» SUPPLIED RECORDS:
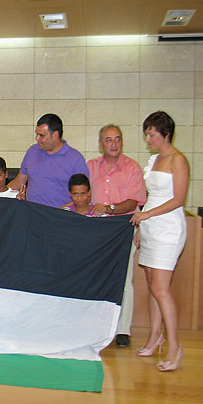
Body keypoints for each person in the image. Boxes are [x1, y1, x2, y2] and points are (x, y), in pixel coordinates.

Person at [131, 111, 189, 372]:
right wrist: (142, 226)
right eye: (146, 133)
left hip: (168, 229)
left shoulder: (178, 160)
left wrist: (147, 215)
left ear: (166, 133)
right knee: (152, 285)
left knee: (161, 289)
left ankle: (175, 347)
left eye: (152, 133)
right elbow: (150, 195)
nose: (148, 138)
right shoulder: (154, 159)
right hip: (151, 228)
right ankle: (156, 336)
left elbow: (178, 200)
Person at [87, 124, 147, 348]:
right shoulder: (90, 166)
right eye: (108, 140)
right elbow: (82, 195)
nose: (113, 144)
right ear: (100, 143)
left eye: (117, 139)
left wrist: (110, 208)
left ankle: (123, 330)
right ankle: (95, 327)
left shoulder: (132, 168)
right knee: (94, 277)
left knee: (124, 280)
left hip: (122, 226)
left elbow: (134, 202)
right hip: (96, 229)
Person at [8, 113, 88, 208]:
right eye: (37, 134)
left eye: (41, 135)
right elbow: (19, 181)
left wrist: (61, 212)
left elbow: (84, 196)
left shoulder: (75, 159)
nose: (37, 139)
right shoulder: (32, 151)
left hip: (60, 217)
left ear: (55, 135)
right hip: (31, 214)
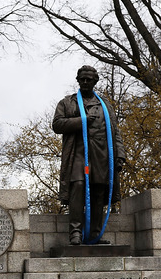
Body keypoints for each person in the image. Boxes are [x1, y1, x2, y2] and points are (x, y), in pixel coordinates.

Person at [52, 65, 126, 245]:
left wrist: (120, 155)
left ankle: (95, 234)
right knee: (77, 186)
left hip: (101, 153)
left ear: (95, 81)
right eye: (82, 79)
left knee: (98, 192)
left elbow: (115, 131)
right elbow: (57, 124)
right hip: (78, 152)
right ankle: (75, 232)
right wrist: (82, 121)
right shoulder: (67, 102)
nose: (85, 82)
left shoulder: (105, 104)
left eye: (89, 79)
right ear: (77, 80)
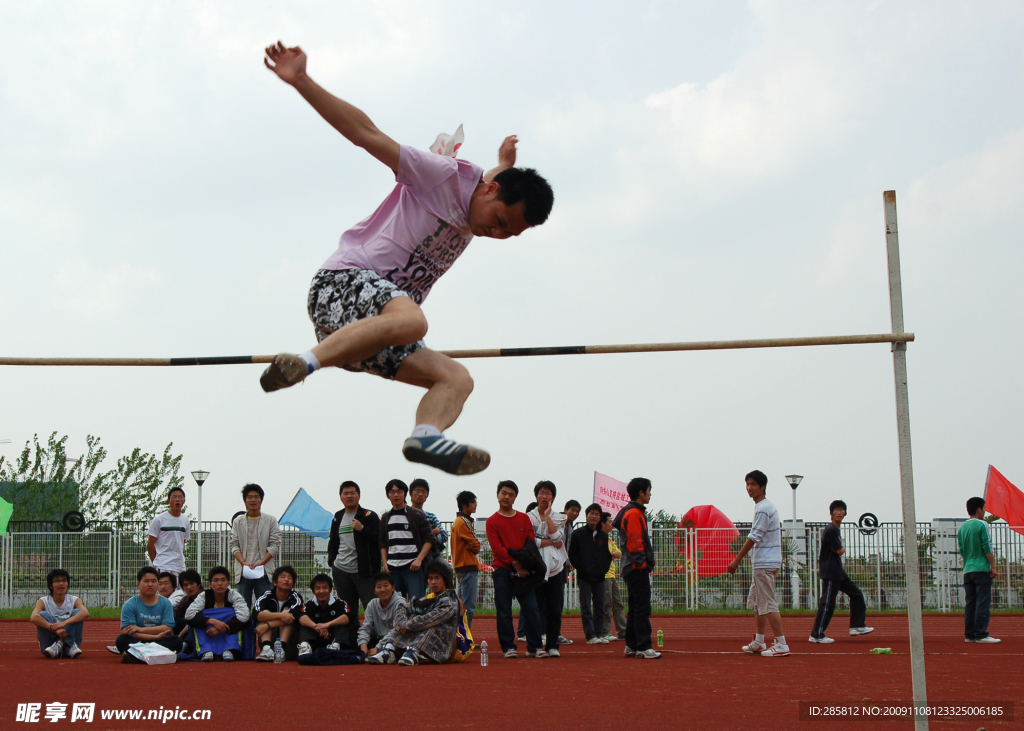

» EXERCISE OBJECTIVE:
The answer must consist of every line from the data that holds the string "elbow".

» OUTPUT BELOW:
right elbow: (150, 195)
left elbow: (178, 200)
right elbow: (82, 195)
left elbow: (134, 202)
right elbow: (19, 181)
left elbow: (84, 196)
left elbow: (115, 131)
right elbow: (57, 124)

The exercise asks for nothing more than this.